-- Entries shown follows --

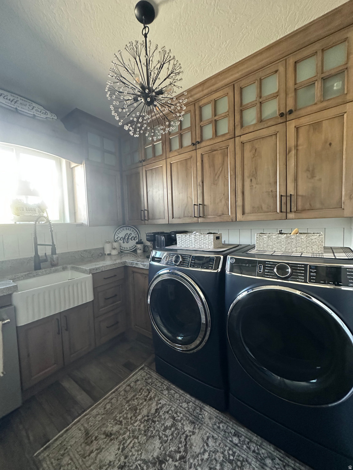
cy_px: 235
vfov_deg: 102.1
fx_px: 190
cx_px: 176
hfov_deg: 85.7
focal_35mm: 14
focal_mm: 2.22
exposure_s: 1/60
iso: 500
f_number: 2.2
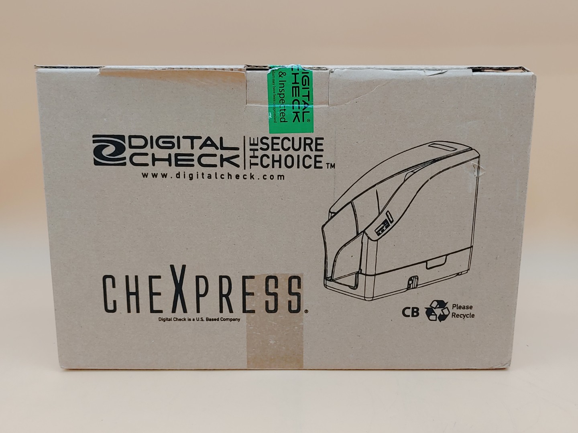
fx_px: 651
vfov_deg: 36.8
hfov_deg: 47.9
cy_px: 216
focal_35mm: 39
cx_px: 289
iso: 50
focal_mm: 4.36
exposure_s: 1/60
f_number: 1.8
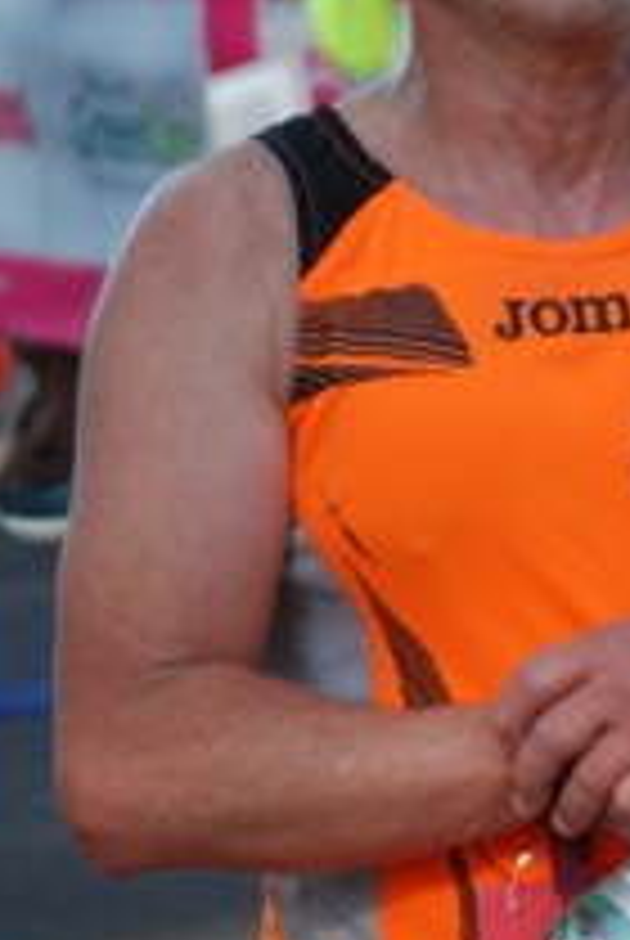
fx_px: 9587
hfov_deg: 3.8
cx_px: 542
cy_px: 589
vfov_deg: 5.6
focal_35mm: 366
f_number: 5.6
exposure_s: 1/320
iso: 1000
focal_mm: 85
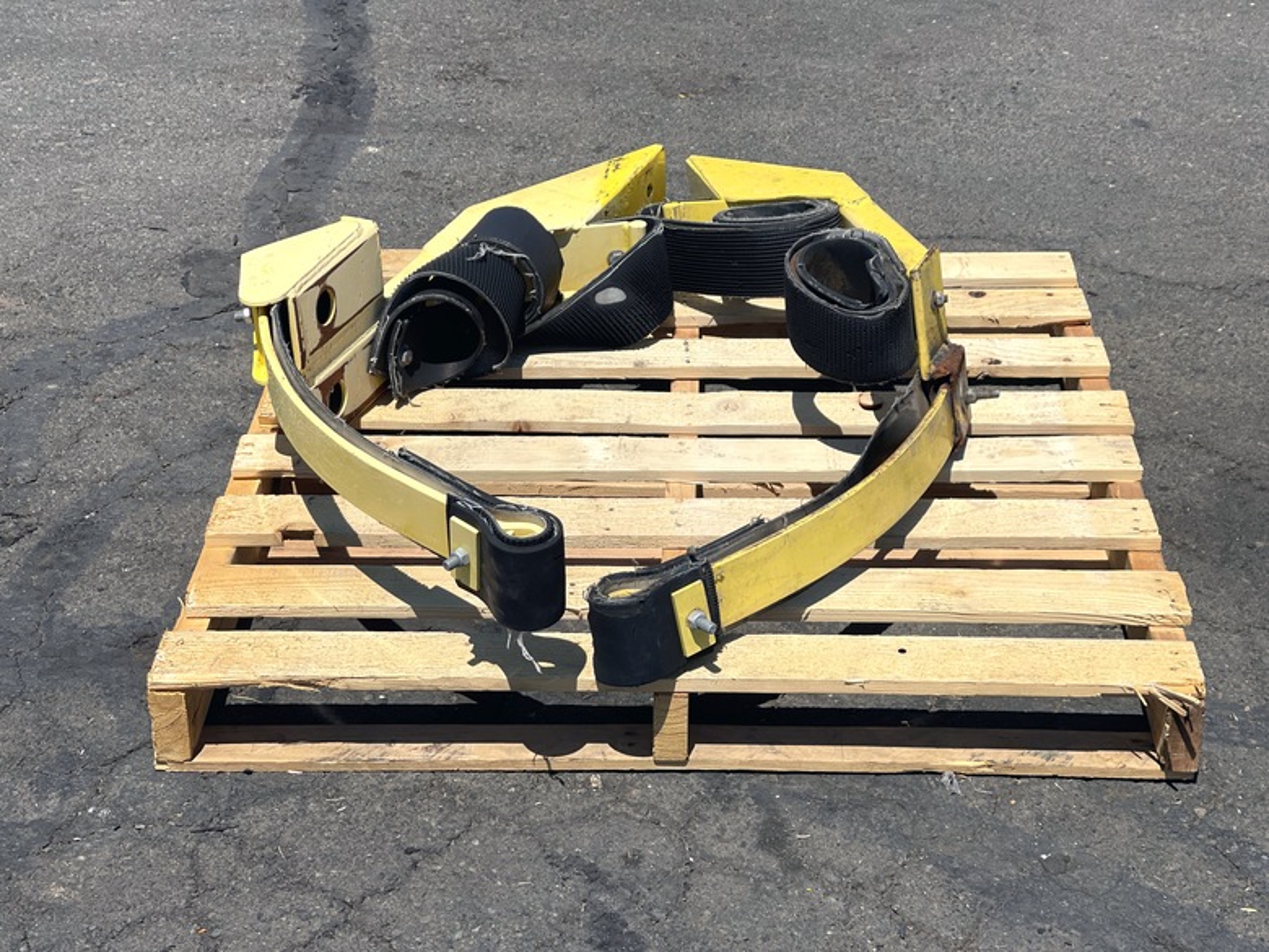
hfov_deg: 30.3
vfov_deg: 22.9
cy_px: 476
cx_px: 634
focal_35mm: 64
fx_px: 2346
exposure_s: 1/3040
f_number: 2.2
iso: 32
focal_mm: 7.5
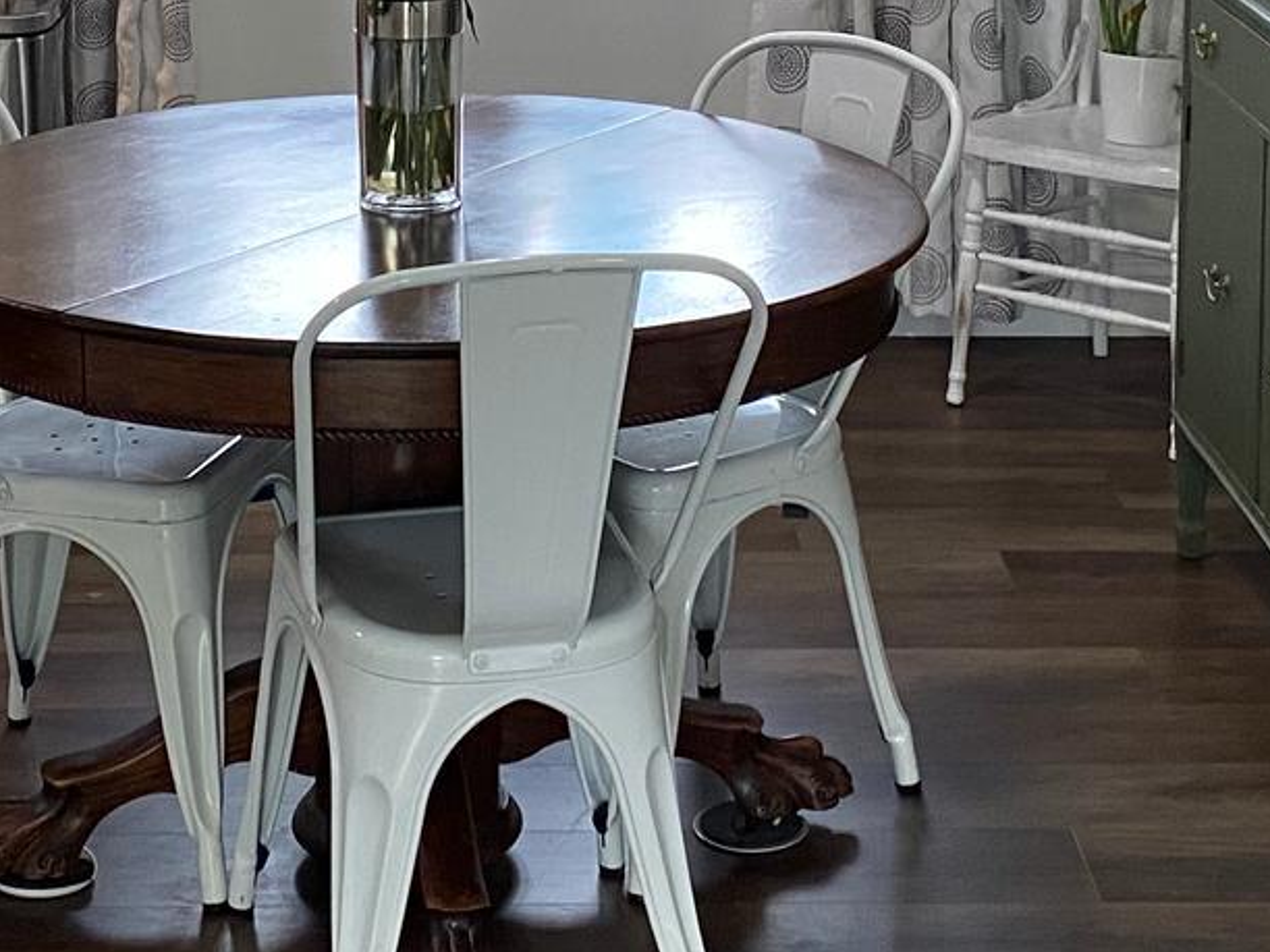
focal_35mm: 87
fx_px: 3192
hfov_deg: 22.4
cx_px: 430
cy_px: -71
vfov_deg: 16.5
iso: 250
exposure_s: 1/60
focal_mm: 4.25
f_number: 1.8
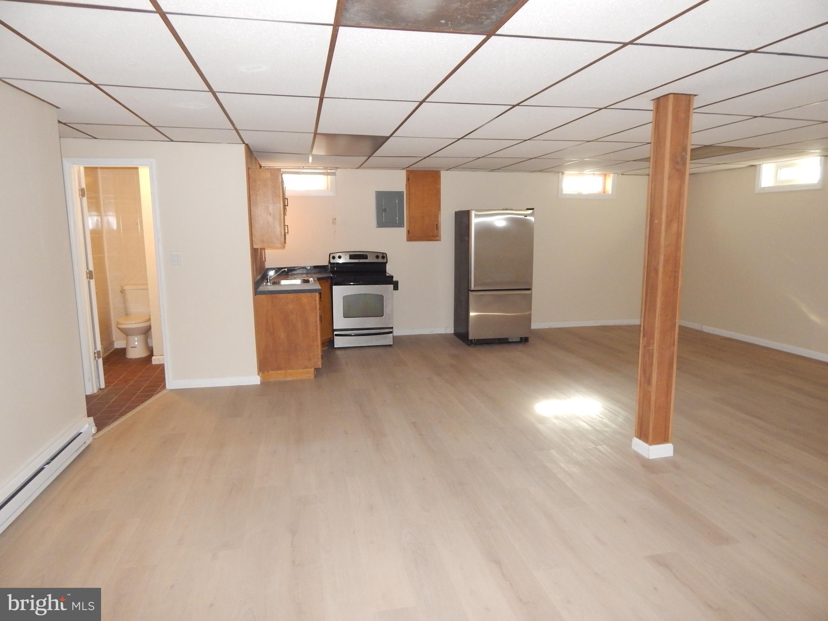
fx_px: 526
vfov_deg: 61.1
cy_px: 310
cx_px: 414
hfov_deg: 76.4
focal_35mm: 22
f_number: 3
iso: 320
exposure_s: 1/30
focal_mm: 4
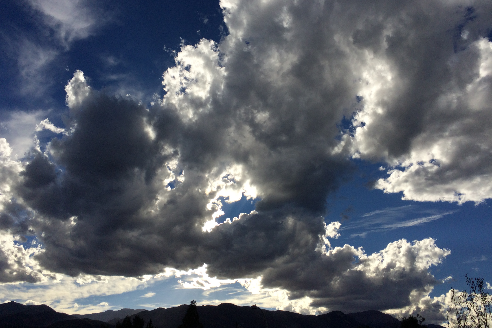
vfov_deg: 42.3
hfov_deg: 60.3
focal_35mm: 31
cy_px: 146
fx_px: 424
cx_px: 242
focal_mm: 4.15
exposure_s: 1/5882
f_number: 2.2
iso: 32
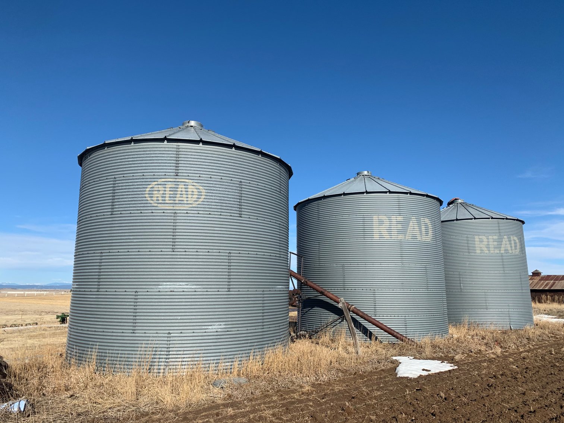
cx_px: 282
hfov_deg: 67.3
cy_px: 212
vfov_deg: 53.1
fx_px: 424
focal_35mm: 26
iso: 25
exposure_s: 1/2545
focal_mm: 4.25
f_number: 1.8
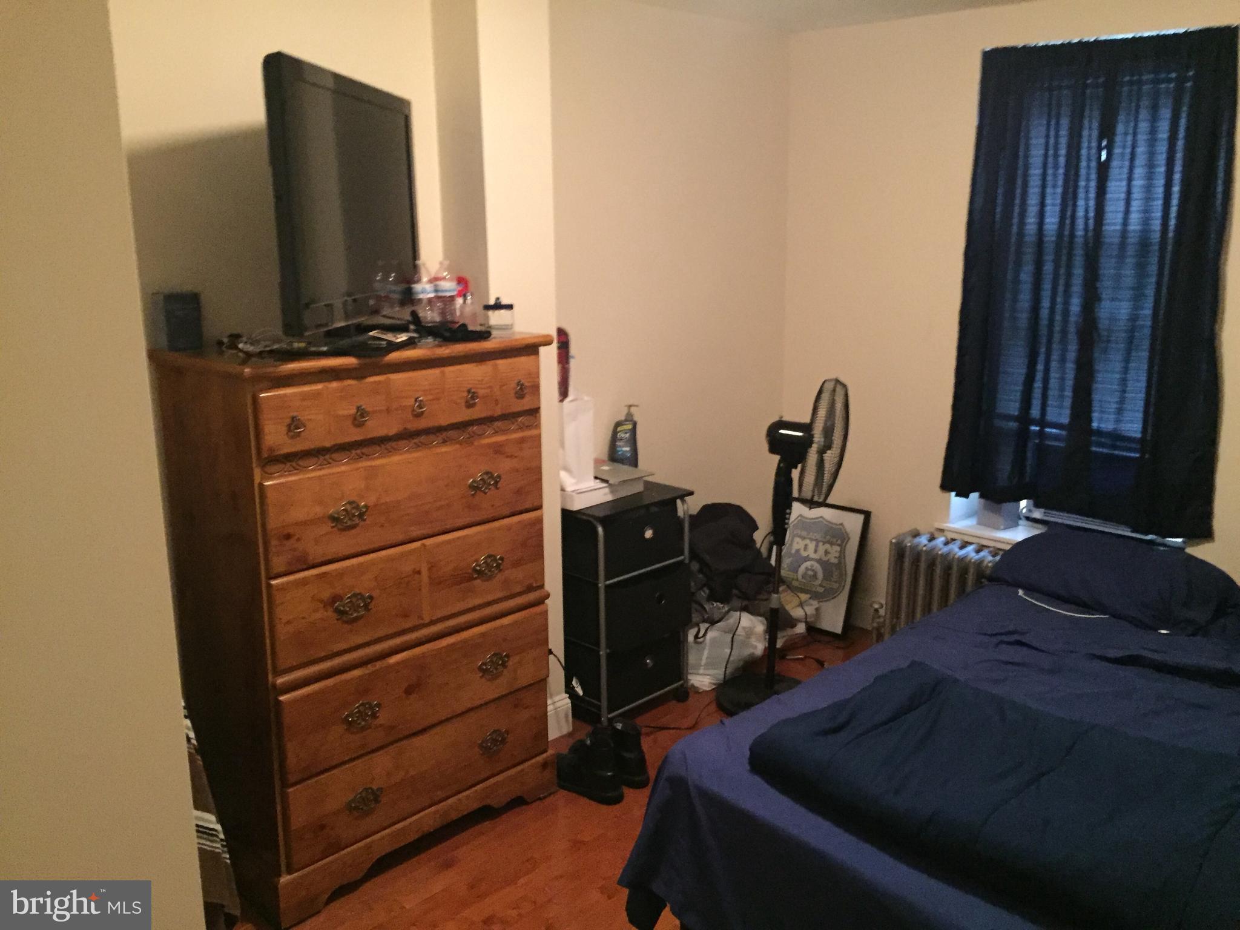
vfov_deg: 48.2
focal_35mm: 29
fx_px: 1039
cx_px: 620
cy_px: 465
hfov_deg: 61.7
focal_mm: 4.15
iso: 400
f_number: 2.2
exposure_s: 1/15
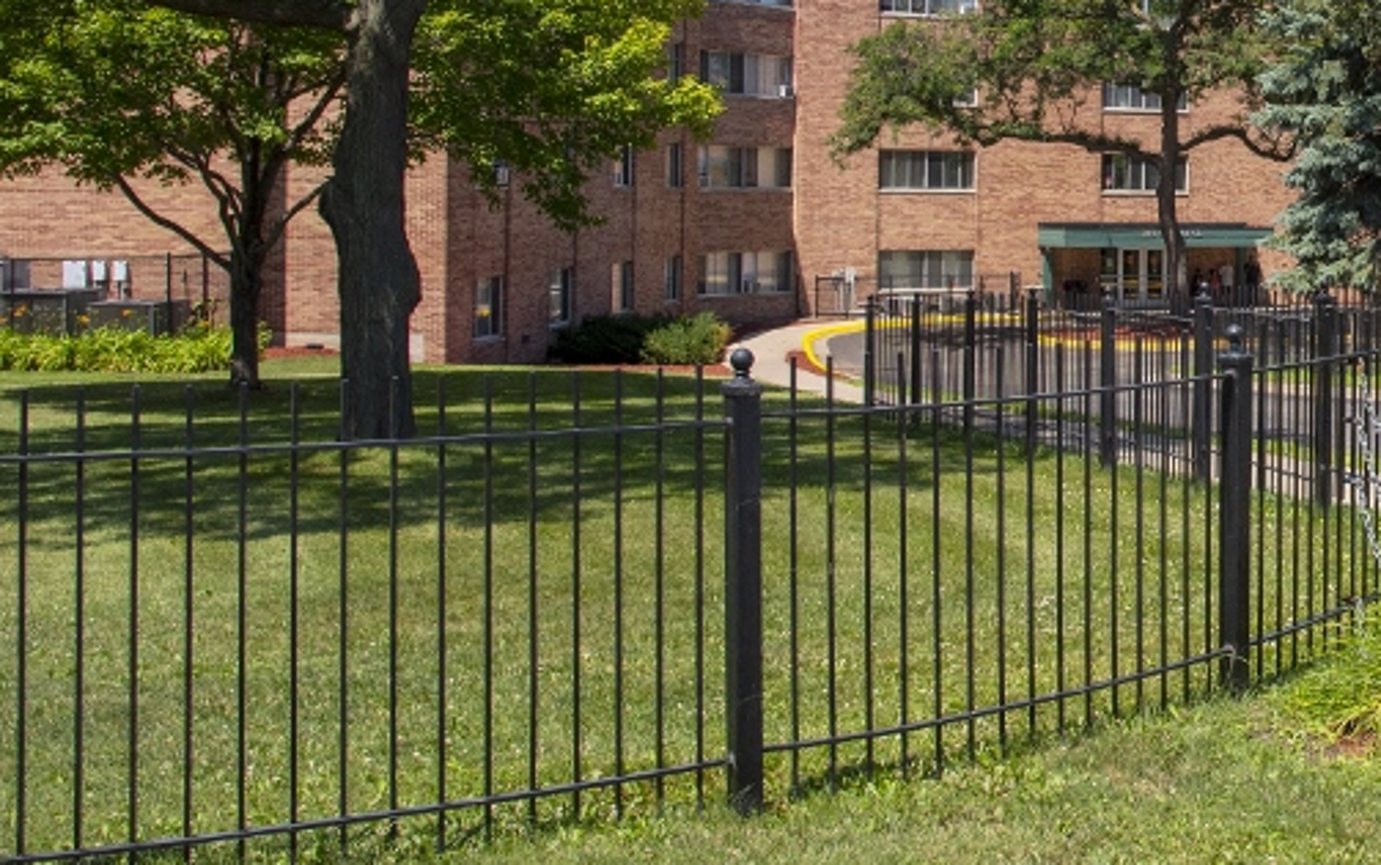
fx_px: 2109
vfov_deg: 22.9
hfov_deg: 33.5
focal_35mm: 56
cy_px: 173
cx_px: 1351
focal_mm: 27
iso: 200
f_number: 13
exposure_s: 1/640
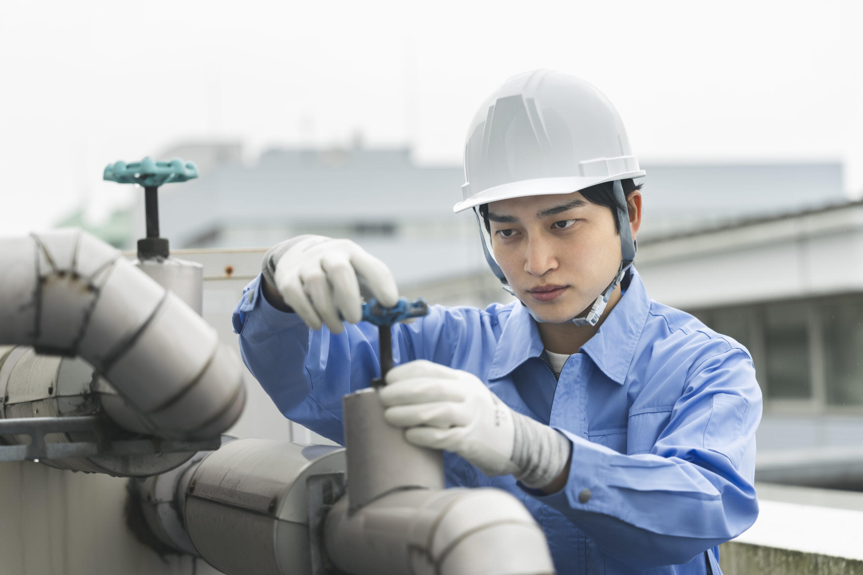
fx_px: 1678
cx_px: 432
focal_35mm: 70
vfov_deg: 19.5
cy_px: 288
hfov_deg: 28.8
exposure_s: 1/200
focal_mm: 70
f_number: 2.8
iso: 100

-- Entries shown concluded --

§ The problem: Output the material above verbatim but exclude each picture.

§ Problem solution:
cy_px: 235
vfov_deg: 102.1
fx_px: 190
cx_px: 176
hfov_deg: 85.7
focal_35mm: 14
focal_mm: 2.22
exposure_s: 1/60
iso: 500
f_number: 2.2
fx_px: 651
vfov_deg: 36.8
hfov_deg: 47.9
cy_px: 216
focal_35mm: 39
cx_px: 289
iso: 50
focal_mm: 4.36
exposure_s: 1/60
f_number: 1.8
fx_px: 9587
hfov_deg: 3.8
cx_px: 542
cy_px: 589
vfov_deg: 5.6
focal_35mm: 366
f_number: 5.6
exposure_s: 1/320
iso: 1000
focal_mm: 85
hfov_deg: 30.3
vfov_deg: 22.9
cy_px: 476
cx_px: 634
focal_35mm: 64
fx_px: 2346
exposure_s: 1/3040
f_number: 2.2
iso: 32
focal_mm: 7.5
focal_35mm: 87
fx_px: 3192
hfov_deg: 22.4
cx_px: 430
cy_px: -71
vfov_deg: 16.5
iso: 250
exposure_s: 1/60
focal_mm: 4.25
f_number: 1.8
fx_px: 526
vfov_deg: 61.1
cy_px: 310
cx_px: 414
hfov_deg: 76.4
focal_35mm: 22
f_number: 3
iso: 320
exposure_s: 1/30
focal_mm: 4
vfov_deg: 42.3
hfov_deg: 60.3
focal_35mm: 31
cy_px: 146
fx_px: 424
cx_px: 242
focal_mm: 4.15
exposure_s: 1/5882
f_number: 2.2
iso: 32
cx_px: 282
hfov_deg: 67.3
cy_px: 212
vfov_deg: 53.1
fx_px: 424
focal_35mm: 26
iso: 25
exposure_s: 1/2545
focal_mm: 4.25
f_number: 1.8
vfov_deg: 48.2
focal_35mm: 29
fx_px: 1039
cx_px: 620
cy_px: 465
hfov_deg: 61.7
focal_mm: 4.15
iso: 400
f_number: 2.2
exposure_s: 1/15
fx_px: 2109
vfov_deg: 22.9
hfov_deg: 33.5
focal_35mm: 56
cy_px: 173
cx_px: 1351
focal_mm: 27
iso: 200
f_number: 13
exposure_s: 1/640
fx_px: 1678
cx_px: 432
focal_35mm: 70
vfov_deg: 19.5
cy_px: 288
hfov_deg: 28.8
exposure_s: 1/200
focal_mm: 70
f_number: 2.8
iso: 100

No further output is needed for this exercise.